3.3 Run the following command for a heavy-duty General prediction, if you provide your own PWM as /ANYWHERE/beRBP/work/temp/JOBID.pwm.txt:

##### Heavy-task General prediction: begin #######

cd /ANYWHERE/beRBP/work/
# Ensure that temp/JOBID.fasta and temp/JOBID.pwm.txt are existent.
../code/general.sh JOBID >temp/JOBID.log &
# You may try with the example files temp/010.fasta and temp/010.pwm.txt
../code/general.sh 010 >temp/010.log &

##### Heavy-task General prediction: end #######


##########################################
###### OUTPUT and TROUBLESHOOTING ########
##########################################
A successful execution of beRBP will generate a directory under /ANYWHERE/beRBP/work/ named after your JOBID. The above example commands will lead to the following work directory: /ANYWHERE/beRBP/work/JOBID
Within /ANYWHERE/beRBP/work/JOBID, you should see two files and a directory
	resultMatrix.tsv
	JOBID.liveORdie
	log/

##### resultMatrix.tsv ######
resultMatrix.tsv: a tab-delimited file telling if the concerned RBP binds each input FASTA sequence. The seven columns in the table are defined as follows.
seqID - the sequence ID 
RBP - the RNA-binding protein 
PWM - the Position-Weigthed-Matrix (accession number indexed in database cisBP-RNA, http://cisbp-rna.ccbr.utoronto.ca/) 
bind_or_not - beRBP concludes if the concerned RBP binds the sequence or not. 1 for binding and 0 for not binding. 
sitePos - the position within the sequence at which the binding site starts.  
siteLen - the length of the binding site. This coincides with the PWM length.
voteFrac - the fraction of random forest trees that gave affirmative binding prediction. beRBP has resorted to an optimal voteFrac threshold learned fromthe training process to decide the bind_or_not decision. For different Specific models, the threshold is different. For General model, there is one single optimal threshold of 0.358, which is also learned from the training process. 

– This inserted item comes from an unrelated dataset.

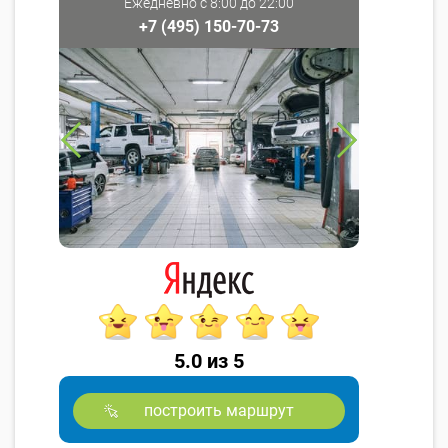
Ежедневно с 8:00 до 22:00
+7 (495) 150-70-73
5.0 из 5
построить маршрут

##### JOBID.liveORdie #######
JOBID.liveORdie should be an empty file if the job succeeded. Otherwise, it may contain one sentence explaining how your input data was not valid.

########### log ############: 
a directory containing interim log files.

if the output files are not as described above, execution of beRBP has failed. Consider troubleshooting by checking the following files:

	beRBP/work/temp/JOBID.log
	beRBP/work/JOBID/JOBID.liveORdie

########################################
######### RUNNING TIME #################
########################################

The computation time of beRBP depends on the choice between Specific and General jobs, the number of candidate sequences, and the lengths of candidate sequences. The following time estimations were made through a linux server with 32 8-core CPU and 2.6 GHz processor. 
1. A Specific prediction or a light-duty General prediction may take a few seconds to work on one RNA sequence of 1.6K nucleotides long.
2. A heavy-duty General prediction may take ~20 minutes to work on one foresaid RNA sequence.
3. Screening against all housed PWMs (217 currently) on one sequence with general_sPWM.sh takes roughly one hour.  
3. For a set of ~1K candidate sequences (median length <10K), a Specific prediction and a light-duty General prediction can finish within an hour, whereas a heavy-duty General prediction may take 4 hours.